Blood collected in CPDA-1 with added RBC preservation or nutrient solutions may be safely stored at 4°C for 4 weeks. If the blood will not be used immediately, the plasma can be removed and stored frozen for later use as a source of coagulation factors or albumin for acute reversible hypoalbuminemia. Plasma must be frozen at –20° to –30°C within 6 hours of collection to assure that levels of factor VIII are adequate and will remain so for 1 year. Chronic hypoproteinemia is not helped by plasma, because the total body deficit of albumin is so large that it could not be improved by the small amount contained in plasma. Colloid solutions such as hetastarch are more effective for treatment of hypoalbuminemia. Human albumin has been used in dogs; however, the risk of sensitization and allergic reactions is significant.
Patients should be closely supervised during transfusion. In general, RBC transfusions are administered over a 3- to 4-hour period except when acute volume replacement is needed, as in acute hemorrhage. If venous access is not possible, as in very small or neonatal animals, blood may be given via catheter inserted into the femur through the trochanteric fossa. The intraperitoneal route is not advised because many transfused cells never reach the circulation.

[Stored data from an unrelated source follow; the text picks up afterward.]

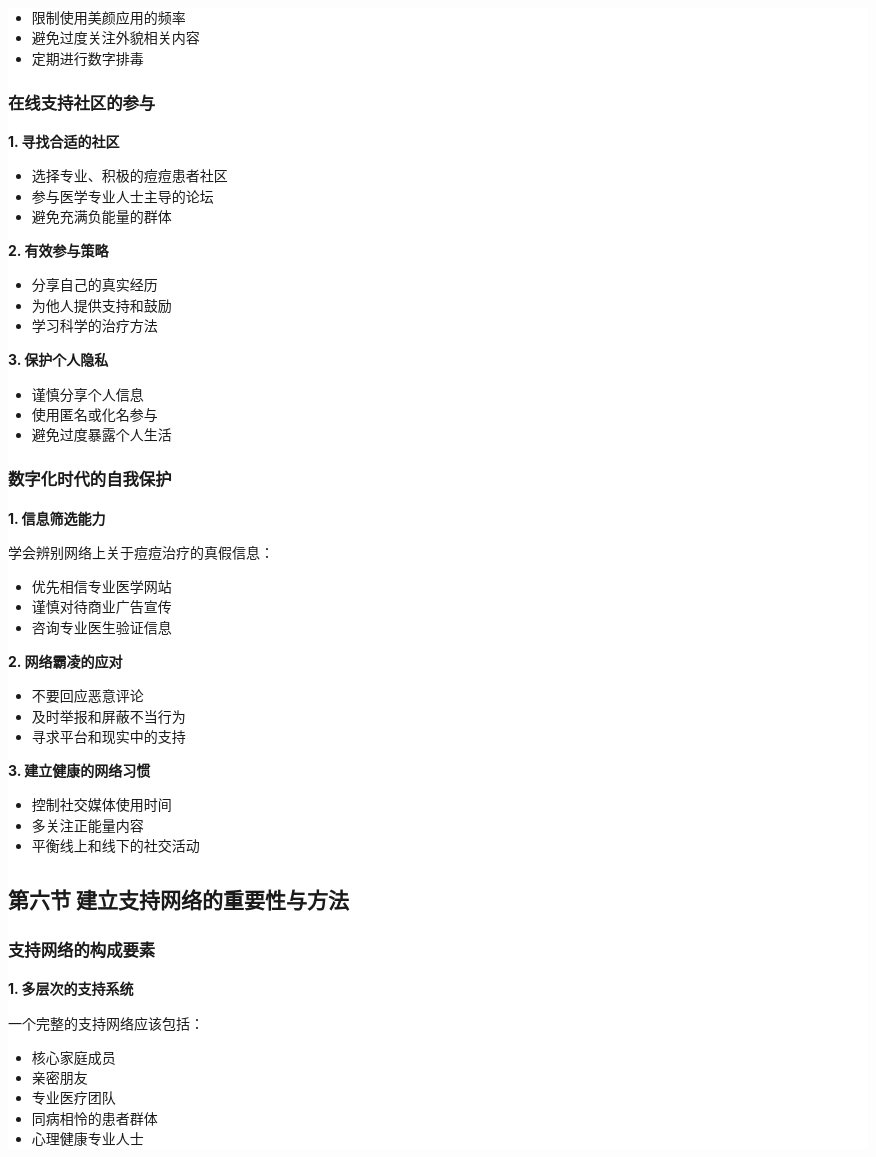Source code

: - 限制使用美颜应用的频率
- 避免过度关注外貌相关内容
- 定期进行数字排毒

### 在线支持社区的参与

**1. 寻找合适的社区**

- 选择专业、积极的痘痘患者社区
- 参与医学专业人士主导的论坛
- 避免充满负能量的群体

**2. 有效参与策略**

- 分享自己的真实经历
- 为他人提供支持和鼓励
- 学习科学的治疗方法

**3. 保护个人隐私**

- 谨慎分享个人信息
- 使用匿名或化名参与
- 避免过度暴露个人生活

### 数字化时代的自我保护

**1. 信息筛选能力**

学会辨别网络上关于痘痘治疗的真假信息：

- 优先相信专业医学网站
- 谨慎对待商业广告宣传
- 咨询专业医生验证信息

**2. 网络霸凌的应对**

- 不要回应恶意评论
- 及时举报和屏蔽不当行为
- 寻求平台和现实中的支持

**3. 建立健康的网络习惯**

- 控制社交媒体使用时间
- 多关注正能量内容
- 平衡线上和线下的社交活动

## 第六节 建立支持网络的重要性与方法

### 支持网络的构成要素

**1. 多层次的支持系统**

一个完整的支持网络应该包括：

- 核心家庭成员
- 亲密朋友
- 专业医疗团队
- 同病相怜的患者群体
- 心理健康专业人士
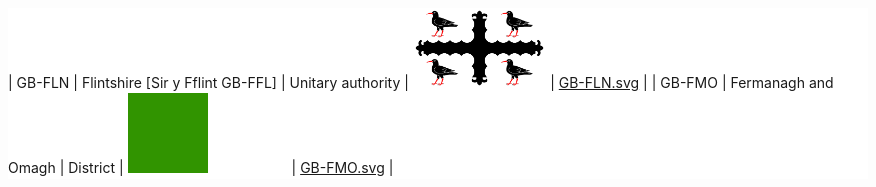 | GB-FLN | Flintshire [Sir y Fflint GB-FFL] | Unitary authority | <img src='https://raw.githubusercontent.com/amckenna41/iso3166-flags/main/iso3166-2-flags/GB/GB-FLN.svg' height='80'> | [GB-FLN.svg](https://raw.githubusercontent.com/amckenna41/iso3166-flags/main/iso3166-2-flags/GB/GB-FLN.svg) |
| GB-FMO | Fermanagh and Omagh | District | <img src='https://raw.githubusercontent.com/amckenna41/iso3166-flags/main/iso3166-2-flags/GB/GB-FMO.svg' height='80'> | [GB-FMO.svg](https://raw.githubusercontent.com/amckenna41/iso3166-flags/main/iso3166-2-flags/GB/GB-FMO.svg) |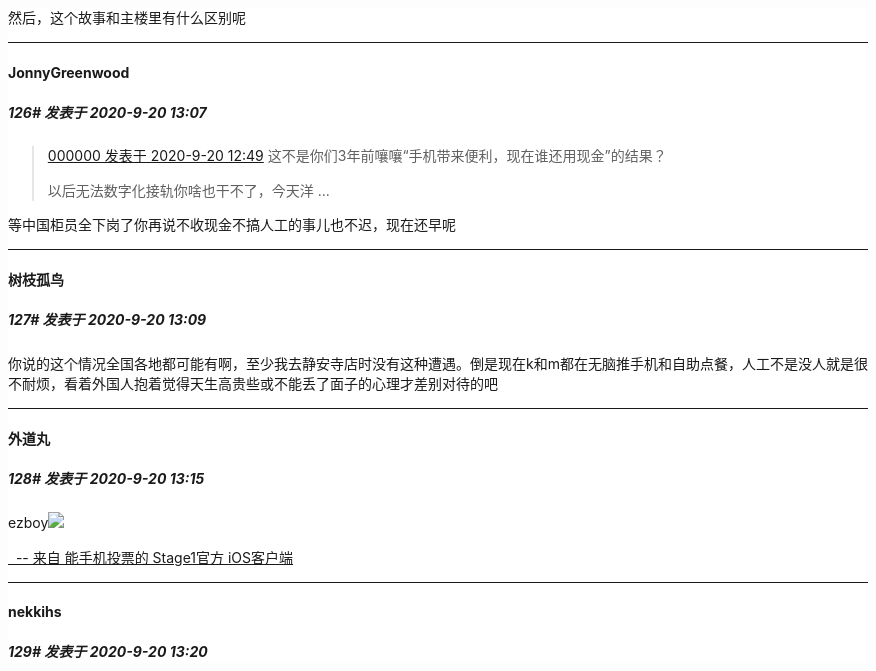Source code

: 
然后，这个故事和主楼里有什么区别呢







-----

####  JonnyGreenwood  
##### 126#       发表于 2020-9-20 13:07



<blockquote><a href="httphttps://bbs.saraba1st.com/2b/forum.php?mod=redirect&amp;goto=findpost&amp;pid=48793595&amp;ptid=1960654" target="_blank">000000 发表于 2020-9-20 12:49</a>
这不是你们3年前嚷嚷“手机带来便利，现在谁还用现金”的结果？


以后无法数字化接轨你啥也干不了，今天洋 ...</blockquote>
等中国柜员全下岗了你再说不收现金不搞人工的事儿也不迟，现在还早呢







-----

####  树枝孤鸟  
##### 127#       发表于 2020-9-20 13:09




你说的这个情况全国各地都可能有啊，至少我去静安寺店时没有这种遭遇。倒是现在k和m都在无脑推手机和自助点餐，人工不是没人就是很不耐烦，看着外国人抱着觉得天生高贵些或不能丢了面子的心理才差别对待的吧







-----

####  外道丸  
##### 128#       发表于 2020-9-20 13:15




ezboy<img src="https://static.saraba1st.com/image/smiley/face2017/033.png" referrerpolicy="no-referrer">

[  -- 来自 能手机投票的 Stage1官方 iOS客户端](https://itunes.apple.com/fi/app/saraba1st/id1221237470?mt=8)







-----

####  nekkihs  
##### 129#       发表于 2020-9-20 13:20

The most serious risk of transfusion is acute hemolysis. Fortunately, this is rare in domestic animals. Dogs rarely have clinically significant preformed antibodies, so only those that have received repeated transfusions are at risk. The most common hemolytic reaction in dogs that have received multiple transfusions is delayed hemolysis, seen clinically as shortened survival of transfused RBCs and a positive Coombs’ test. Even crossmatch-compatible RBCs given to horses or cattle survive only 2–4 days. Nonimmune causes of hemolysis include improper collection or separation of blood, freezing or overwarming of RBCs, and infusing under pressure through a small needle.
Other complications include sepsis from contaminated blood, hypocalcemia from too much citrate, and hypervolemia (especially in animals with preexisting heart disease or in very small animals). Urticaria, fever, or vomiting are seen occasionally. Transfusions can also spread disease from donor to recipient. Even when donors are properly screened, other infections such as those caused by viruses, rickettsiae, or bacteria, can also be spread if the donor is currently infected.
In species where reagents exist, donors and recipients should be typed to assure compatibility and reduce the risk for sensitization.
A major crossmatch should be done before transfusion to any dog that has been previously transfused, and in any cat, even for the first transfusion.
The decision to transfuse RBCs should be made based on clinical signs in the patient rather than at a specific Hct.